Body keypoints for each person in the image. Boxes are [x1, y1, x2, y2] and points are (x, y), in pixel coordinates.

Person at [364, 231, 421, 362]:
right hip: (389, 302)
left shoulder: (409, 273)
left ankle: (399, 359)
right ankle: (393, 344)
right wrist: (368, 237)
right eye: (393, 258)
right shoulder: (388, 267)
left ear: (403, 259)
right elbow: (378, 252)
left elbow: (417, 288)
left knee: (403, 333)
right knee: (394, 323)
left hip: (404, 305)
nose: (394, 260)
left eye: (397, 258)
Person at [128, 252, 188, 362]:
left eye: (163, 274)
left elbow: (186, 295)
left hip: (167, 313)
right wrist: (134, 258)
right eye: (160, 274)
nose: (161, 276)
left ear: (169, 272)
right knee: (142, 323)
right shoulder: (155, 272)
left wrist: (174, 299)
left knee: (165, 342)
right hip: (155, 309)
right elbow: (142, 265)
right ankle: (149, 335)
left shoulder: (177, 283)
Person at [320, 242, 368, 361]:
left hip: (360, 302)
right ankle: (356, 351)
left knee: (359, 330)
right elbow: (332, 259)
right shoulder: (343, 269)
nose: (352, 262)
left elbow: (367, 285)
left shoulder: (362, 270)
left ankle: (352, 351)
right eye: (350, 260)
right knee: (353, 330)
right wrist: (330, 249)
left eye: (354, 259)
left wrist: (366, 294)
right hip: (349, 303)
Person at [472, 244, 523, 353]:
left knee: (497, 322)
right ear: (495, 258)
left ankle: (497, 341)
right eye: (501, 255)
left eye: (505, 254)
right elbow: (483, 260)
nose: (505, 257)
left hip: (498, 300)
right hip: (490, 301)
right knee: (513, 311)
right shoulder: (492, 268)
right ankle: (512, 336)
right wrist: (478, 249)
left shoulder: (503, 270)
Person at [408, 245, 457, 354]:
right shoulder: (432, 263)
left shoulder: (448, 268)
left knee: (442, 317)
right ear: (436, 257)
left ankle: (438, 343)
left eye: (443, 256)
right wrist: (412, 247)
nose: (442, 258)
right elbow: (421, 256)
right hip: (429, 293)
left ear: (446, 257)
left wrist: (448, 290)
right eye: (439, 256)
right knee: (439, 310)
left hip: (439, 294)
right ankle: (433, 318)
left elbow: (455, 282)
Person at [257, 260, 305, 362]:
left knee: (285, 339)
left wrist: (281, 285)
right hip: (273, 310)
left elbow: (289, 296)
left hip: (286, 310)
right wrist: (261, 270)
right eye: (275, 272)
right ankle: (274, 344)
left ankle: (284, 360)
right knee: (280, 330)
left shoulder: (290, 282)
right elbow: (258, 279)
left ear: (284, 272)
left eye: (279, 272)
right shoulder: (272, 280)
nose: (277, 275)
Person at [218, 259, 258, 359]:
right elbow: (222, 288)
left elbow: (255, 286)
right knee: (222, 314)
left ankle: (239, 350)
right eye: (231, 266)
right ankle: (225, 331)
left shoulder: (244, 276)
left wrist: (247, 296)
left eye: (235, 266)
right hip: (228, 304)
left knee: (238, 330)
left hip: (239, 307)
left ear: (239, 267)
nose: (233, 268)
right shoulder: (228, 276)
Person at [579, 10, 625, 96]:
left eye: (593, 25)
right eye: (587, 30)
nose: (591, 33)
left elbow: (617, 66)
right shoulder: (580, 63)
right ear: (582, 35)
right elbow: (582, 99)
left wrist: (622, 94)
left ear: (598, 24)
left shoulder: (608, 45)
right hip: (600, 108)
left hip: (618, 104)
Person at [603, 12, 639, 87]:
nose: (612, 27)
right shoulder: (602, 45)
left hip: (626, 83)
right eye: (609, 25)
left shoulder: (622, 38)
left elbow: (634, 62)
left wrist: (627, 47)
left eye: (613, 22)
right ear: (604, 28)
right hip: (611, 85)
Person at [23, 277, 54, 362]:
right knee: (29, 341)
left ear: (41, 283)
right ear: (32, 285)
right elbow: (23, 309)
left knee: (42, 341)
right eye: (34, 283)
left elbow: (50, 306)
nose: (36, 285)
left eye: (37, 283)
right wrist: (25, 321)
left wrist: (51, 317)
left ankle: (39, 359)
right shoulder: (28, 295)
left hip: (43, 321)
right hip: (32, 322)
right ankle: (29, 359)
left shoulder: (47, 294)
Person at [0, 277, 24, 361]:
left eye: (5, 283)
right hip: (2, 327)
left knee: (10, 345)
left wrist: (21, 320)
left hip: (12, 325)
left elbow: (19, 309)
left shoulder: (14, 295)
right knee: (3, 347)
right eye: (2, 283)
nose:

━━━━━━━━━━━━━━━━━━━━

What needs to be done:
Print the records above exactly. Omit nothing.

Solution:
Body keypoints for each person in the image. Boxes are [x1, y1, x2, y2] and points are (x, y), in pixel coordinates.

Person at [364, 231, 421, 362]:
right hip: (389, 302)
left shoulder: (409, 273)
left ankle: (399, 359)
right ankle: (393, 344)
right wrist: (368, 237)
right eye: (393, 258)
right shoulder: (388, 267)
left ear: (403, 259)
right elbow: (378, 252)
left elbow: (417, 288)
left knee: (403, 333)
right knee: (394, 323)
left hip: (404, 305)
nose: (394, 260)
left eye: (397, 258)
Person at [128, 252, 188, 362]:
left eye: (163, 274)
left elbow: (186, 295)
left hip: (167, 313)
right wrist: (134, 258)
right eye: (160, 274)
nose: (161, 276)
left ear: (169, 272)
right knee: (142, 323)
right shoulder: (155, 272)
left wrist: (174, 299)
left knee: (165, 342)
right hip: (155, 309)
right elbow: (142, 265)
right ankle: (149, 335)
left shoulder: (177, 283)
Person at [320, 242, 368, 361]:
left hip: (360, 302)
right ankle: (356, 351)
left knee: (359, 330)
right elbow: (332, 259)
right shoulder: (343, 269)
nose: (352, 262)
left elbow: (367, 285)
left shoulder: (362, 270)
left ankle: (352, 351)
right eye: (350, 260)
right knee: (353, 330)
right wrist: (330, 249)
left eye: (354, 259)
left wrist: (366, 294)
right hip: (349, 303)
Person at [472, 244, 523, 353]:
left knee: (497, 322)
right ear: (495, 258)
left ankle: (497, 341)
right eye: (501, 255)
left eye: (505, 254)
right elbow: (483, 260)
nose: (505, 257)
left hip: (498, 300)
right hip: (490, 301)
right knee: (513, 311)
right shoulder: (492, 268)
right ankle: (512, 336)
right wrist: (478, 249)
left shoulder: (503, 270)
Person at [408, 245, 457, 354]:
right shoulder: (432, 263)
left shoulder: (448, 268)
left knee: (442, 317)
right ear: (436, 257)
left ankle: (438, 343)
left eye: (443, 256)
right wrist: (412, 247)
nose: (442, 258)
right elbow: (421, 256)
right hip: (429, 293)
left ear: (446, 257)
left wrist: (448, 290)
right eye: (439, 256)
right knee: (439, 310)
left hip: (439, 294)
right ankle: (433, 318)
left elbow: (455, 282)
Person at [257, 260, 305, 362]:
left knee: (285, 339)
left wrist: (281, 285)
right hip: (273, 310)
left elbow: (289, 296)
left hip: (286, 310)
right wrist: (261, 270)
right eye: (275, 272)
right ankle: (274, 344)
left ankle: (284, 360)
right knee: (280, 330)
left shoulder: (290, 282)
right elbow: (258, 279)
left ear: (284, 272)
left eye: (279, 272)
right shoulder: (272, 280)
nose: (277, 275)
Person at [218, 259, 258, 359]:
right elbow: (222, 288)
left elbow: (255, 286)
right knee: (222, 314)
left ankle: (239, 350)
right eye: (231, 266)
right ankle: (225, 331)
left shoulder: (244, 276)
left wrist: (247, 296)
left eye: (235, 266)
right hip: (228, 304)
left knee: (238, 330)
left hip: (239, 307)
left ear: (239, 267)
nose: (233, 268)
right shoulder: (228, 276)
Person at [579, 10, 625, 96]:
left eye: (593, 25)
right eye: (587, 30)
nose: (591, 33)
left elbow: (617, 66)
right shoulder: (580, 63)
right ear: (582, 35)
right elbow: (582, 99)
left wrist: (622, 94)
left ear: (598, 24)
left shoulder: (608, 45)
right hip: (600, 108)
left hip: (618, 104)
Person at [603, 12, 639, 87]:
nose: (612, 27)
right shoulder: (602, 45)
left hip: (626, 83)
right eye: (609, 25)
left shoulder: (622, 38)
left elbow: (634, 62)
left wrist: (627, 47)
left eye: (613, 22)
right ear: (604, 28)
right hip: (611, 85)
Person at [23, 277, 54, 362]:
right knee: (29, 341)
left ear: (41, 283)
right ear: (32, 285)
right elbow: (23, 309)
left knee: (42, 341)
right eye: (34, 283)
left elbow: (50, 306)
nose: (36, 285)
left eye: (37, 283)
right wrist: (25, 321)
left wrist: (51, 317)
left ankle: (39, 359)
right shoulder: (28, 295)
left hip: (43, 321)
right hip: (32, 322)
right ankle: (29, 359)
left shoulder: (47, 294)
Person at [0, 277, 24, 361]:
left eye: (5, 283)
right hip: (2, 327)
left knee: (10, 345)
left wrist: (21, 320)
left hip: (12, 325)
left elbow: (19, 309)
left shoulder: (14, 295)
right knee: (3, 347)
right eye: (2, 283)
nose:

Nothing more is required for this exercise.